Ayuntados hemos de convivir, que tan malo es el pinto y peor es el colorao. Juntos aunque nos caigamos del nabo.
Es la condición de ser sociedad haciendo ciudad más y más grande cada día. Separarnos, aislarnos, no querer ver a nadie es soledad enfermiza que pocos pueden disfrutar. Así que en cada espacio donde nos movemos y sobrevivimos tenemos que hacer las cosas que nos la hagan más llevadera.
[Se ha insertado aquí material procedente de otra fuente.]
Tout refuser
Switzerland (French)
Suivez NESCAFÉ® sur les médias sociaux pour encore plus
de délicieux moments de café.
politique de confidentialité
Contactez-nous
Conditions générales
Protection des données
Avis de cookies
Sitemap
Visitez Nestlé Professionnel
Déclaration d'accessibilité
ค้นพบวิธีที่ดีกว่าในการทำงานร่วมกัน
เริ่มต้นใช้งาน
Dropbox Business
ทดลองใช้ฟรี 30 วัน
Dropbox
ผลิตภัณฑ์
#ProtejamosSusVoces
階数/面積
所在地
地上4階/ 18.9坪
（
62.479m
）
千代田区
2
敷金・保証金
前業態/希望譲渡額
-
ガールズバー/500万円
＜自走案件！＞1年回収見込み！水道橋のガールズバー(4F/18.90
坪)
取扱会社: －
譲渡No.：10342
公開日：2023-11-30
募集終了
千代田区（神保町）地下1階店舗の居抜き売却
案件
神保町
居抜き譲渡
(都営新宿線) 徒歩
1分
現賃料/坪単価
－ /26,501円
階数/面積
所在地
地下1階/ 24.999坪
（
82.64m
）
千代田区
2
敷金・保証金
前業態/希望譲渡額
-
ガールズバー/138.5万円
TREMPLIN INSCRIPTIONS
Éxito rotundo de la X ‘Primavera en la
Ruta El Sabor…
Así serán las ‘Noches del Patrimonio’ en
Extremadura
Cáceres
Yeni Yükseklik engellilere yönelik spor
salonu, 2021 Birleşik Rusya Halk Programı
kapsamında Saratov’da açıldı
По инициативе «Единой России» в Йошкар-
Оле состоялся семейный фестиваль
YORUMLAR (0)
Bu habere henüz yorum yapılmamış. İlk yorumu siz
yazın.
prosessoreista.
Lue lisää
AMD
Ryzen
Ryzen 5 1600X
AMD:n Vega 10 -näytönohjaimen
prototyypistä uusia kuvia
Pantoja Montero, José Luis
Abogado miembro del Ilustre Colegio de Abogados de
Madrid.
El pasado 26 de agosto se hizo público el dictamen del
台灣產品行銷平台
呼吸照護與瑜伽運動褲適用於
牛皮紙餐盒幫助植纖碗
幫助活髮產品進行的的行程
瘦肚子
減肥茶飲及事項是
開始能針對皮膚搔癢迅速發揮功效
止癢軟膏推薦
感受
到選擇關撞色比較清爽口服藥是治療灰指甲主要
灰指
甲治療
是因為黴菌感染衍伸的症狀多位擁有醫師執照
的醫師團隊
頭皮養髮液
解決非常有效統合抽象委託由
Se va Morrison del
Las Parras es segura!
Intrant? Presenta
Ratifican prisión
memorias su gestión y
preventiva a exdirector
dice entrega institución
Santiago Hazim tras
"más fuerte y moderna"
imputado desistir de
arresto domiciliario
Para organizarnos y dirigir los esfuerzos comunes es que escogemos a quienes se encarguen en el día a día de la cosa pública. Ellos tienen que hacer policía, esto es, cuidar el espacio de todos; también diseñar políticas públicas, es decir, soluciones atinadas para los problemas que tenemos; y, para lograr eso, tienen que hacer política, lo que significa escuchar, atender, encontrarse con las personas que les han elegido y aún con las que no los preferían.
Antigua es la figura de escoger de entre los pobladores de una localidad a quienes juegan el papel de responsables públicos: se le ha llamado ayuntamiento porque es una junta de esos personajes facultados para hacer lo que tienen que hacer por ley. De ahí su honorabilidad. Pero con el paso de los tiempos, los que pujan por meterse a la yunta se hacen güeyes: quieren los privilegios que hay por ser cabilderos: permisos, licencias, concesiones, trafiques, moches y, desde luego, sueldos y prebendas a cargo del erario. Han hecho de la honorabilidad del ayuntamiento un asco. Ahora mismo empujan calientísimos en los vientres partidarios paridores de candidaturas. No escojamos a los vivales ni a los estúpidos, que las cosas andan de la chingada acá abajo.